Work order 1:
Answer these questions from the article on Andean bear poaching:
(a) Which countries does the article name as part of the bears' range?
(b) What is the potion containing the bear's penis bone called?
(c) What do traditional healers mix to make that potion, before shamans add anything?
Work order 2: Pick up the article on Andean bear poaching right after its final sentence and carry it on.

Text segment: Begin

Spectacled bears are being driven extinct because of superstition and quackery.
Andean bears are poached mercilessly for a silly reason
Andean, or spectacled, bears are South America’s only bear species, but they may not be around in large numbers for much longer.
The bears are being driven closer to extinction for the silliest of reasons: quackery.
These mid-sized, short-faced mountain bears, which sport distinctive light-colored markings on their face, inhabit parts of northern and western Latin America, including Bolivia, Colombia, Ecuador, Venezuela and Peru. Yet throughout their range they are facing not only habitat loss but a clear and present danger too in the form of poachers.
Many locals hunt the animals in the belief that a potion that contains a bit of the bear’s penis bone works magic as a “sex potion.” The concoction, called Seven Roots, is made by traditional healers who mix white rum with seven types of tree bark, honey and pollen. Shamans also add a snake’s head and parts of a male bear’s baculum, or penis bone, to the mixture.

Text segment: End
Supplied data: Begin

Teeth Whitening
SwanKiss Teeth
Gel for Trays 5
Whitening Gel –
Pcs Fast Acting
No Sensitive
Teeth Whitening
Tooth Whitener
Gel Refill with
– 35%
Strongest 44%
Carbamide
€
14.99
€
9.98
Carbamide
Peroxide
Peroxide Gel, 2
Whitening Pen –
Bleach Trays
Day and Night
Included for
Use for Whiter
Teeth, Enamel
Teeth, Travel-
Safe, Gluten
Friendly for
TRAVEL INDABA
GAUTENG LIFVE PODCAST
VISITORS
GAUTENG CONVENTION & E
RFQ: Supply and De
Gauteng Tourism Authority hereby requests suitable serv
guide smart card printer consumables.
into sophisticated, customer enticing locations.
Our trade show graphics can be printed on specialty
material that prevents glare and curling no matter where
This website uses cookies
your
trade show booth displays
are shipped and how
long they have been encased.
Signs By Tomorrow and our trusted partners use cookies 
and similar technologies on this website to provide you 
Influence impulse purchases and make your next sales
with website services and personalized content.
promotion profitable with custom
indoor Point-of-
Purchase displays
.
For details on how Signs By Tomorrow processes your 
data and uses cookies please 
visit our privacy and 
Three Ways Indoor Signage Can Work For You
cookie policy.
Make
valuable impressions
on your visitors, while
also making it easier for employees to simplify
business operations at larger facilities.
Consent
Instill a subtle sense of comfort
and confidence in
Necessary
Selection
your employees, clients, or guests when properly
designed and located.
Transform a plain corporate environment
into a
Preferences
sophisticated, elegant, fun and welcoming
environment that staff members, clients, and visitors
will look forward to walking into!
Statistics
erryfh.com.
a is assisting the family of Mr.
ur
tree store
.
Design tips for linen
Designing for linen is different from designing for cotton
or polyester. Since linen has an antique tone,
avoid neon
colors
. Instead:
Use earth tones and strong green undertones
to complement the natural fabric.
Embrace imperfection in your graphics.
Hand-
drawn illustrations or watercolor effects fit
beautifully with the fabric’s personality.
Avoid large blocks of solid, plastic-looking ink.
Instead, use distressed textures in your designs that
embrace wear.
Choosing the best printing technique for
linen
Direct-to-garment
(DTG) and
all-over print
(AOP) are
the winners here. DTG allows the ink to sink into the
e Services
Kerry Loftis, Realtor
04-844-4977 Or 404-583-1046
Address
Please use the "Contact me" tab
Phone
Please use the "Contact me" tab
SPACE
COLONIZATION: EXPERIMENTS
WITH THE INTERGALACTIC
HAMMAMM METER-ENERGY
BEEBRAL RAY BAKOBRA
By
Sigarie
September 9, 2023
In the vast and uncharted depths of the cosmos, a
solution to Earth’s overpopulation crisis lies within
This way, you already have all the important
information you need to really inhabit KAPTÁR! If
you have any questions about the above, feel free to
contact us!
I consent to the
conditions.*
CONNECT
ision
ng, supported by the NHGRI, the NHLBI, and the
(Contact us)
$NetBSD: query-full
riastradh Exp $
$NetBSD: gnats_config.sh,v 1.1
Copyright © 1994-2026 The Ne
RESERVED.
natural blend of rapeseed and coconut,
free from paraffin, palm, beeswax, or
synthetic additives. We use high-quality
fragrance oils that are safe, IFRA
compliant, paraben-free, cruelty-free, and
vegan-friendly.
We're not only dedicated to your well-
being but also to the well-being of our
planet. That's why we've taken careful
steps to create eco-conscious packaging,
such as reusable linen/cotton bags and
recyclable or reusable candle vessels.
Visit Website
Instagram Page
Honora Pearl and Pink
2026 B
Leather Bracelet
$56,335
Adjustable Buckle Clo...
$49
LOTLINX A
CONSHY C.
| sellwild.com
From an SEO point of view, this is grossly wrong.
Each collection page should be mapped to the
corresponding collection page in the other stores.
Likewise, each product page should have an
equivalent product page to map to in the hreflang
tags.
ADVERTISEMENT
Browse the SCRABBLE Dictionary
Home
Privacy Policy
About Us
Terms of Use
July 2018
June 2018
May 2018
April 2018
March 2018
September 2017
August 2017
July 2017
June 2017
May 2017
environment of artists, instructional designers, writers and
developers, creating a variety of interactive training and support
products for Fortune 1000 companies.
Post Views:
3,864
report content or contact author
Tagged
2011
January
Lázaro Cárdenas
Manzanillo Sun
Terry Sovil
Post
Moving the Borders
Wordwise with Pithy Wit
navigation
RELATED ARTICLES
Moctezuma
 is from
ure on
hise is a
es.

Supplied data: End

Task answer 1:
(a) Bolivia, Colombia, Ecuador, Venezuela and Peru.
(b) Seven Roots.
(c) White rum, seven types of tree bark, honey and pollen.

Task answer 2:
The potion is believed by many locals to have aphrodisiac and invigorative properties. “If you have sexual impotence, you should scrape a part of the bear’s penis bone and place it in the drink,” a woman who sells the traditional tonic in the city of Chachapoyas in Peru told National Geographic. “However,” she adds, “if you want to possess this animal’s strength, you need to put in whole bones.”
Local men with erectile disfunction would be much better off with Viagra or other medical stimulants, but age-old beliefs in shamanic cures continue to persist. It is that the bears that end up suffering the consequences of such atavistic notions. They are routinely shot on sight across the Andes.
The animals are listed as “vulnerable” by the International Union for Conservation of Nature (IUCN) because their number has fallen to somewhere between 13,000 and 18,000. In Peru, only about 5,000 of them remain in the wild.
And nor is it only their penis bones that shamans seek for their concoctions. These traditional healers also seek to stock up on fat from the bears. They use it in “bear butter,” which is believed to relieve muscle pain, fix broken bones and cure colds, among other benefits.
Beliefs in the medicinal benefits of animal parts aren’t restricted to Latin America, of course. Across much of Southeast Asia, for instance, sun bears and Asiatic black bears continue to be hunted because of a persisting belief in countries such as Laos and Vietnam that their bile and other parts can cure a variety of diseases.